I take out my pad with notes.  “But there have been more specific accusations against you, Mr. President.  A one-time attorney general even, claimed that you did nothing to protect the consumer who bought most of these home loans.

“He wrote in the Washington Post: ‘Not only did the Bush administration do nothing to protect consumers, it embarked on an aggressive and unprecedented campaign to prevent states from protecting their residents from the very problems to which the federal government was turning a blind eye.’

“’Let me explain: The administration accomplished this feat through an obscure federal agency called the Office of the Comptroller of the Currency (OCC). The OCC has been in existence since the Civil War. Its mission is to ensure the fiscal soundness of national banks. For 140 years, the OCC examined the books of national banks to make sure they were balanced, an important but uncontroversial function. But a few years ago, for the first time in its history, the OCC was used as a tool against consumers.’

“’In 2003, during the height of the predatory lending crisis, the OCC invoked a clause from the 1863 National Bank Act to issue formal opinions preempting all state predatory lending laws, thereby rendering them inoperative. The OCC also promulgated new rules that prevented states from enforcing any of their own consumer protection laws against national banks. The federal government's actions were so egregious and so unprecedented that all 50 state attorneys general, and all 50 state banking superintendents, actively fought the new rules.’

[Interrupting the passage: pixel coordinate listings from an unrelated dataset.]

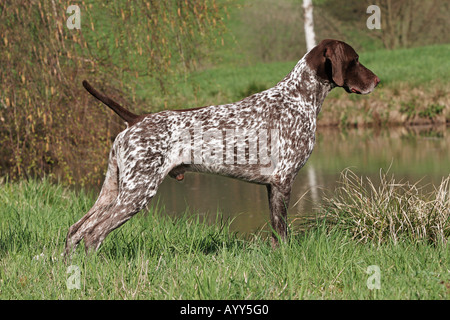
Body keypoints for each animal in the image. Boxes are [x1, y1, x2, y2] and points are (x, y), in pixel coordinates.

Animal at [63, 40, 380, 255]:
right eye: (355, 59)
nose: (377, 81)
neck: (298, 97)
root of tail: (136, 119)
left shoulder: (272, 185)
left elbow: (275, 231)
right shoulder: (283, 180)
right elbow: (282, 231)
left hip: (113, 190)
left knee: (75, 231)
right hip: (137, 193)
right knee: (93, 235)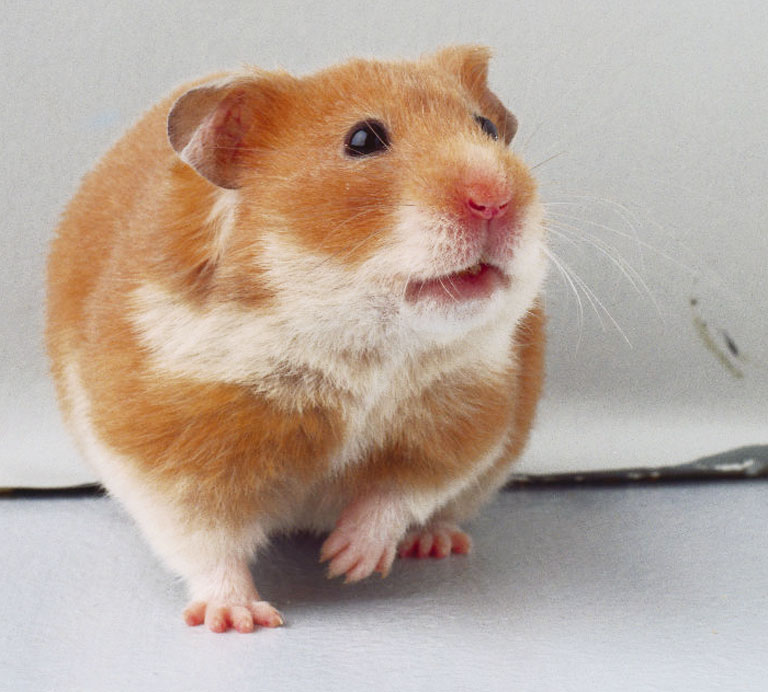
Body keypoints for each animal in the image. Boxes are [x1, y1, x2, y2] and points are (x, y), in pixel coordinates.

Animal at [45, 45, 547, 633]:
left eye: (486, 127)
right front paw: (238, 619)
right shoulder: (169, 449)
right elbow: (206, 542)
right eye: (362, 140)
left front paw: (346, 561)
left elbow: (398, 491)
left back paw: (436, 544)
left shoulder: (465, 419)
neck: (358, 346)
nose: (495, 199)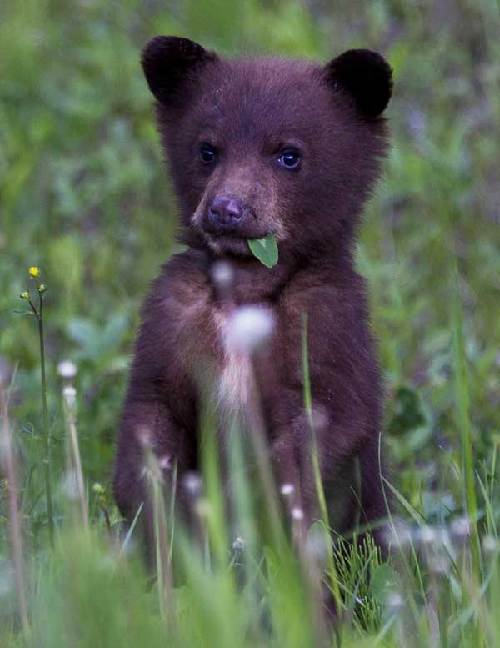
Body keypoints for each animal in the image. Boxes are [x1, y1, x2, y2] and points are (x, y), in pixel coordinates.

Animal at [113, 36, 392, 552]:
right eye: (207, 149)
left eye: (288, 155)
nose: (227, 208)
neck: (245, 289)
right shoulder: (171, 315)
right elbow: (153, 410)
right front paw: (164, 523)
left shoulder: (327, 322)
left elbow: (323, 426)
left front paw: (250, 514)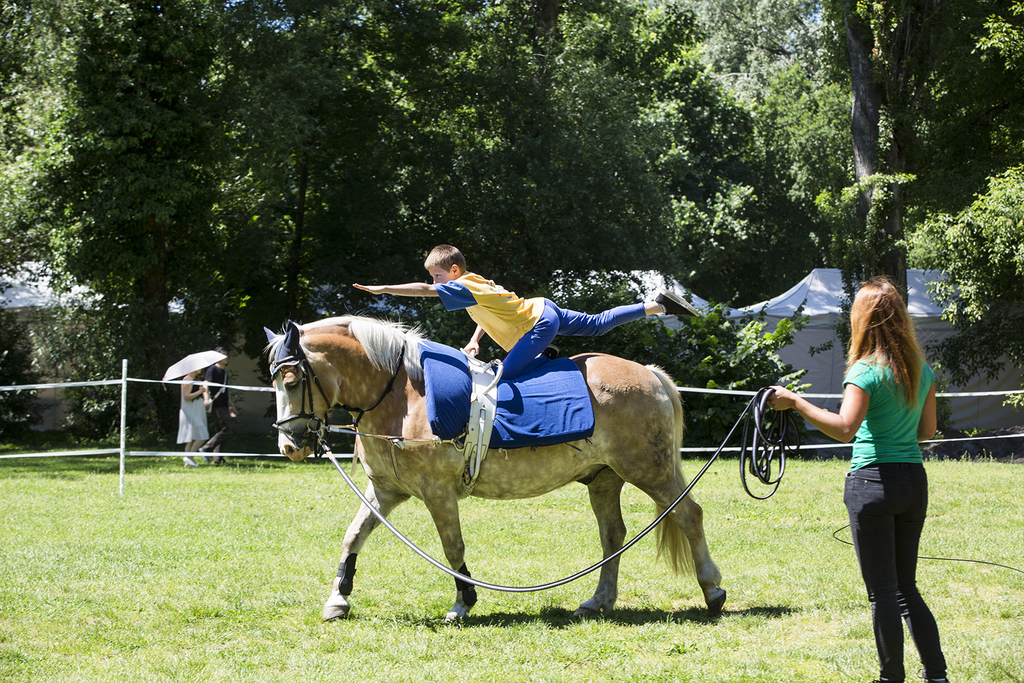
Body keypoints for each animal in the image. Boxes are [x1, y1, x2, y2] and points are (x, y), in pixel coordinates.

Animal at [268, 317, 724, 622]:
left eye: (291, 382)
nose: (289, 446)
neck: (402, 395)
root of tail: (650, 374)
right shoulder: (385, 490)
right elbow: (353, 536)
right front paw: (338, 599)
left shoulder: (437, 492)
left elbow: (452, 548)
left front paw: (462, 603)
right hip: (604, 479)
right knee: (613, 535)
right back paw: (598, 601)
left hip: (650, 470)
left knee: (689, 515)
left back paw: (713, 590)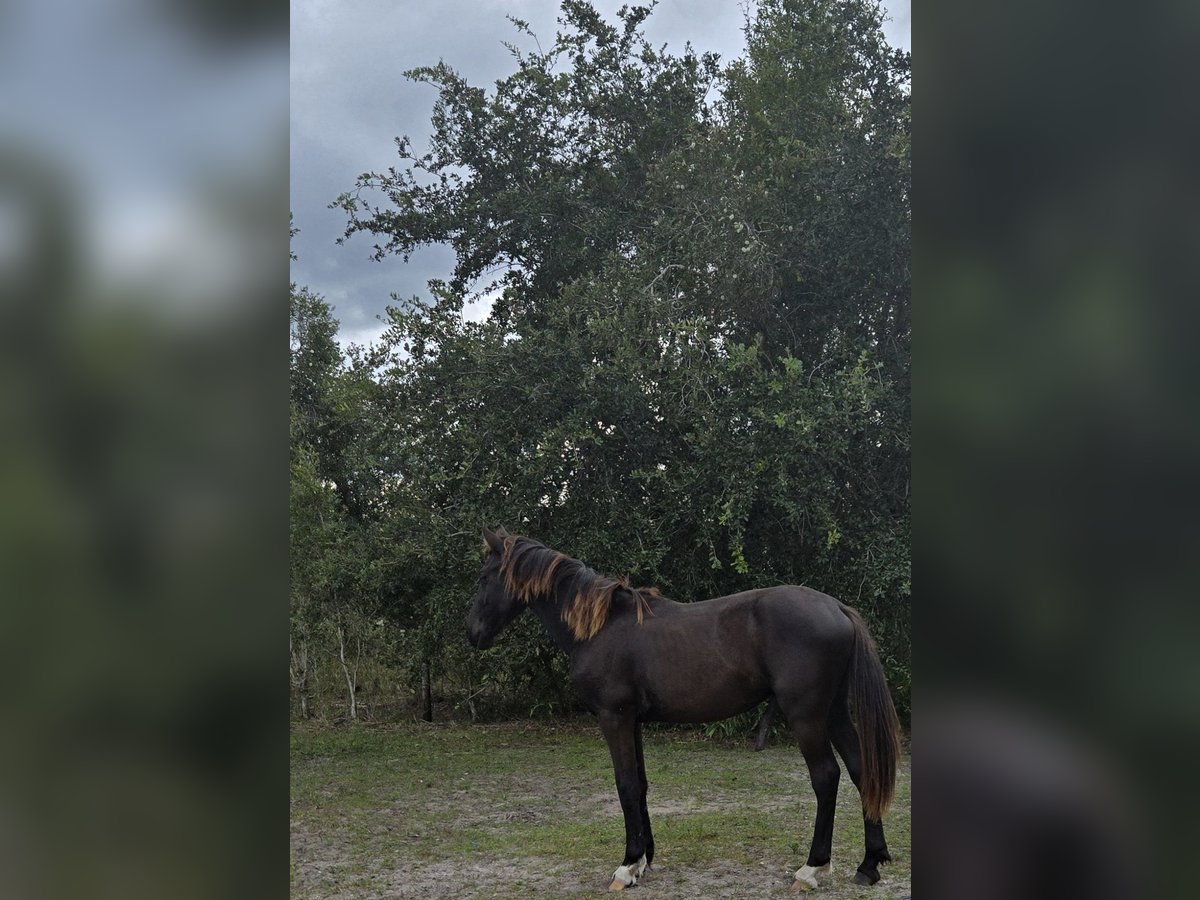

“But the unanimous opposition of the 50 states did not deter, or even slow, the Bush administration in its goal of protecting the banks.’”

“And who was this prominent writer?” The President asked wryly.

“Er, it was Elliot Spitzer.  He was a crusading attorney general who went after Wall Street. . .”

“I know who Elliot Spitzer was.  Tell me, was this written before or after he was completely discredited as Governor of New York by sleeping with hookers and illegally paying them?”

“Well, sir, before.”  Suddenly, I feel like I should’ve kept my mouth shut.

“Does anyone hold him in much regard now?”

“No, sir.  But you still don’t seem to get the point.  You were at the head of the switch when what Alan Greenspan has called the worst financial crisis in over a hundred years has occurred.  Why don’t you seem that bothered by it?:

A look of confidence overcame his visage.  “Because long ago, I stopped worrying about what people thought of me and instead did what I thought was right. I go to sleep not troubled by what my poll approval numbers are.  I rest with assurance that when history knows the full story, of what we faced, and what my administration has accomplished in the war on terror that I shall be vindicated.”

“That future judgment doesn’t help a lot of people right now.”

“Don’t let my phlegmatic exterior fool you into not thinking I don’t know that they’re not hurting people right now.   Too many people in the press and the public have mistaken what they see as calmness as aloofness.”

“And what would you call it, sir?”


“You should probably be a little less equanimous and a little more concerned about your approval ratings.  Last I read, they were at 27%.”

He seems impressed.  “That good, huh?  For a while I worried that I might actually get to some negative numbers.  How about that, Karl?  Can we go into negative numbers?  Karl!?”

For a moment, I don’t know if he’s joking.  He’s already proven to me to be brighter than I had been led to believe. 

But Condi Rice answers her boss. “Mr. President, Karl Rove isn’t here.”

I close my notebook.  I’ll get no further information from Mr. Bush.  There are other suspects to interview.